- Click the Export button in the application header
- If the result of your preparation is larger than your current sample size, 10
000 rows by default, select an export option:
- If you select Current sample, only the sample you have been working on will be exported.
- If you select All data, all the preparations steps you have performed on your sample will be applied to the rest of the dataset as well.
- Choose between exporting your data to a local file, or to a Hadoop
- If you export your data as a csv or xlsx local file, the export operation will be processed on the Talend Data Preparation server.

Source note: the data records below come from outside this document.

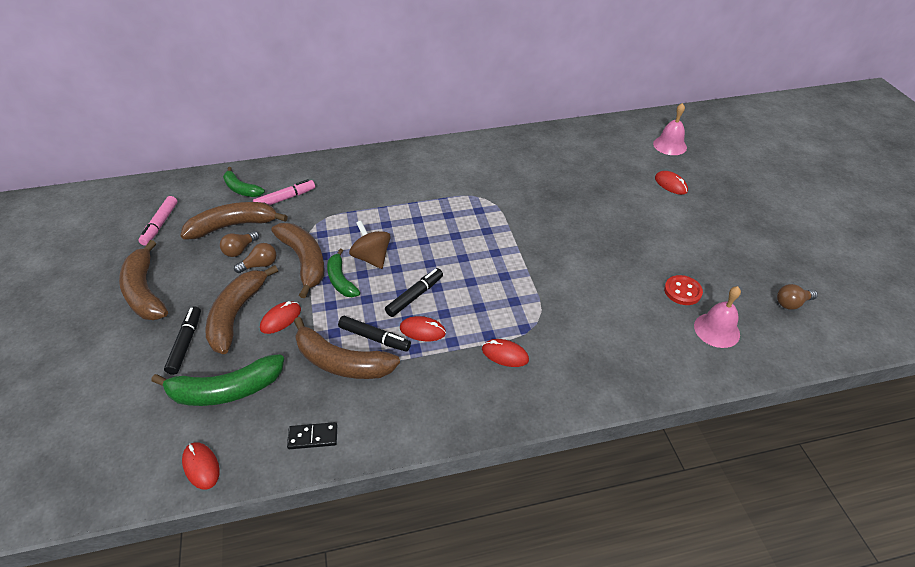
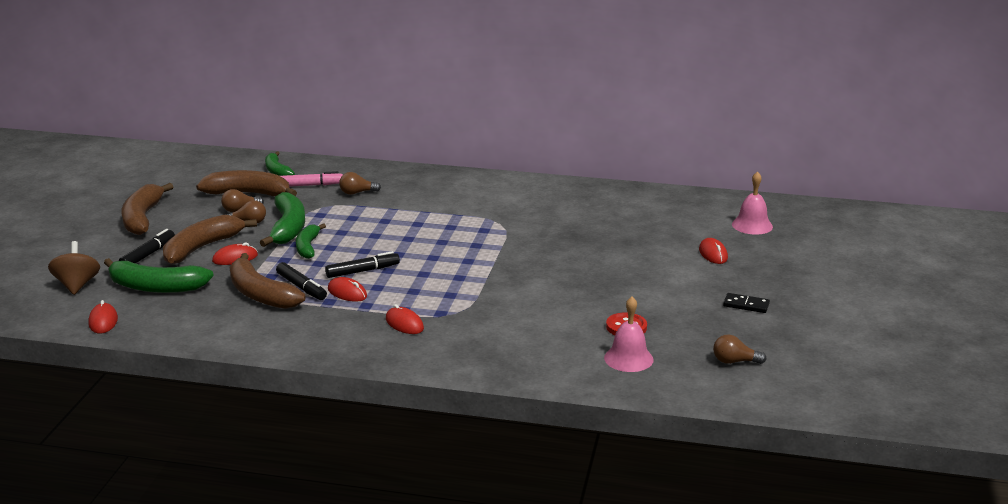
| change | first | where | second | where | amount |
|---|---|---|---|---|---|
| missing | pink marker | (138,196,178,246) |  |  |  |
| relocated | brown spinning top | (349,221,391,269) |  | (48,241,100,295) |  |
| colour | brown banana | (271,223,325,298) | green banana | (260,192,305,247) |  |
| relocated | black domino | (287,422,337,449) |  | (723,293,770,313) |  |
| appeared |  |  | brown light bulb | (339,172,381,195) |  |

- If you export your data to the Hadoop cluster, the export operation will be processed directly on the cluster. Choose the type of your output file between csv, avro or parquet. Enter the path to your prefered location on the cluster to save your file, and if you choose to authenticate via Kerberos, enter your principal and the path to your keytab file.
- Click Confirm.
In the case of an export to a local file, if you chose to export only the Current sample, the download automatically starts. But if you selected All data to export the entire data, the export process is launched in the background. You can check the status of the export, and download your output file in the Export history page. For more information, see The export history page.
The export process triggers a refresh in the data that is fetched from the database, guaranteeing that the data displayed in the output is always up to date.
However, due to this refresh, it is possible that a dataset originally smaller than 10,000 rows, now exceeds this limit. In this case:
- If you export to a local file, only the sample is kept.
- If you export to a Hadoop cluster, the whole data is exported.